--- EXCERPTED PASSAGE ---
System Design Interview: Web Crawler (Google Search Indexing)

What Is a Web Crawler?

A web crawler (spider) systematically browses the web, downloading pages and extracting links to discover new pages. Google uses Googlebot to crawl and index the web. A production crawler must handle billions of pages, respect website politeness rules, avoid duplicate content, and prioritize important pages. This is a classic system design question testing distributed systems knowledge, queue design, and politeness policy.

High-Level Architecture

  • URL Frontier: priority queue of URLs to crawl, organized by priority and domain
  • Fetcher: downloads web pages from URLs in the frontier
  • Parser: extracts links and content from downloaded HTML
  • Deduplicator: filters already-seen URLs and duplicate content
  • URL Filter: removes URLs matching exclusion patterns (robots.txt, file extensions)
  • Content Store: stores raw HTML and extracted text for the search index

URL Frontier Design

The URL Frontier is the most critical component. It must: (1) Prioritize high-value URLs (PageRank-like signal, freshness, update frequency). (2) Enforce politeness — do not send too many requests to one domain too fast. (3) Support massive scale — billions of URLs in the queue.

Two-queue architecture: a priority queue (front queue) sorts URLs by priority score. A politeness queue (back queue) has one sub-queue per domain; each domain is rate-limited to one request per second minimum. The crawler picks the domain whose last-fetch time is oldest, pops the top URL from that domain queue, and fetches it. This ensures no single domain is hammered while still maximizing throughput across many domains.


# Simplified URL scheduler
class URLFrontier:
    def __init__(self):
        self.priority_queue = []       # (priority_score, url)
        self.domain_queues = {}        # domain -> deque of urls
        self.last_fetch = {}           # domain -> timestamp
        self.min_crawl_delay = 1.0     # seconds between requests per domain

    def next_url(self):
        now = time.time()
        for domain, queue in self.domain_queues.items():
            if queue and now - self.last_fetch.get(domain, 0) >= self.min_crawl_delay:
                self.last_fetch[domain] = now
                return queue.popleft()
        return None

robots.txt and Politeness

Every crawler must respect robots.txt, a standard file at the domain root that specifies which paths are disallowed for crawlers. Fetch and cache robots.txt per domain before crawling any pages from that domain. Respect Crawl-delay directives (minimum seconds between requests). Honor Disallow rules — crawling disallowed paths can get your IP blocked or violate legal terms. Cache robots.txt with a 24-hour TTL and re-fetch periodically. A crawler that ignores robots.txt is an irresponsible crawler and will get blacklisted by CDN providers.

Deduplication

Two types of deduplication: (1) URL deduplication: avoid crawling the same URL twice. Use a distributed hash set (Redis SET) — store the SHA-256 hash of the normalized URL. Before enqueuing a URL, check if its hash is in the set. If yes, discard it. URL normalization is critical: http://example.com, http://example.com/, and http://example.com/index.html may all be the same page. (2) Content deduplication: some sites serve the same content at multiple URLs. Compute a SimHash of the page content — SimHash is a locality-sensitive hash where similar documents have similar hash values. If a new page has SimHash within a small Hamming distance of an already-indexed page, it is a near-duplicate and can be skipped or merged.

--- GIVEN INFORMATION ---
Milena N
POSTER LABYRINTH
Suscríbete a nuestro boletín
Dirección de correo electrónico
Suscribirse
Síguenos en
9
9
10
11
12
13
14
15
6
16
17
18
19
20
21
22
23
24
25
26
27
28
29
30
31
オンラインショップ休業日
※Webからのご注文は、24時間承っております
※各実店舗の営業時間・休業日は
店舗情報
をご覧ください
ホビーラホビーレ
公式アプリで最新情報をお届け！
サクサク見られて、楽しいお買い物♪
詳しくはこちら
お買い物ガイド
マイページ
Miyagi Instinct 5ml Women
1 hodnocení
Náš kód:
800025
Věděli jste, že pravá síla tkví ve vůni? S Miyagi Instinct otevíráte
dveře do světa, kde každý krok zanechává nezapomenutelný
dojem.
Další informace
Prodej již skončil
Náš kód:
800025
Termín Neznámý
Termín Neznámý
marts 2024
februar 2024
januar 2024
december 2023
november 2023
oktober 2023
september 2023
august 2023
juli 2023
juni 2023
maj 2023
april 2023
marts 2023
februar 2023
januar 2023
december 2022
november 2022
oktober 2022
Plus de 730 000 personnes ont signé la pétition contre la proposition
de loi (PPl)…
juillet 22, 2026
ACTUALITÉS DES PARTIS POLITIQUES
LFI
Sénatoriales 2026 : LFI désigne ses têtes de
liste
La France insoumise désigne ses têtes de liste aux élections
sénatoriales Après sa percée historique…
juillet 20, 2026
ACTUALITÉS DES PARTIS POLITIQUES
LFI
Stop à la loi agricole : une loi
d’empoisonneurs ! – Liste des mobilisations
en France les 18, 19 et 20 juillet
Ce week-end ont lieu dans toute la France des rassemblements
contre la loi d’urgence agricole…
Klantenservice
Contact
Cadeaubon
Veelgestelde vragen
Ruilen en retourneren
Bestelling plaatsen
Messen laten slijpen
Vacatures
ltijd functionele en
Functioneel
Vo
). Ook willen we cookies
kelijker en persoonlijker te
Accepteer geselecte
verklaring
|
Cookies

--- WORK REQUEST ---
In the web crawler design text, rewrite the part that opens with the words "return None" and closes with "by CDN providers.", changing "24-hour" to "48-hour".

--- EXERCISE RESPONSE ---
return None

robots.txt and Politeness

Every crawler must respect robots.txt, a standard file at the domain root that specifies which paths are disallowed for crawlers. Fetch and cache robots.txt per domain before crawling any pages from that domain. Respect Crawl-delay directives (minimum seconds between requests). Honor Disallow rules — crawling disallowed paths can get your IP blocked or violate legal terms. Cache robots.txt with a 48-hour TTL and re-fetch periodically. A crawler that ignores robots.txt is an irresponsible crawler and will get blacklisted by CDN providers.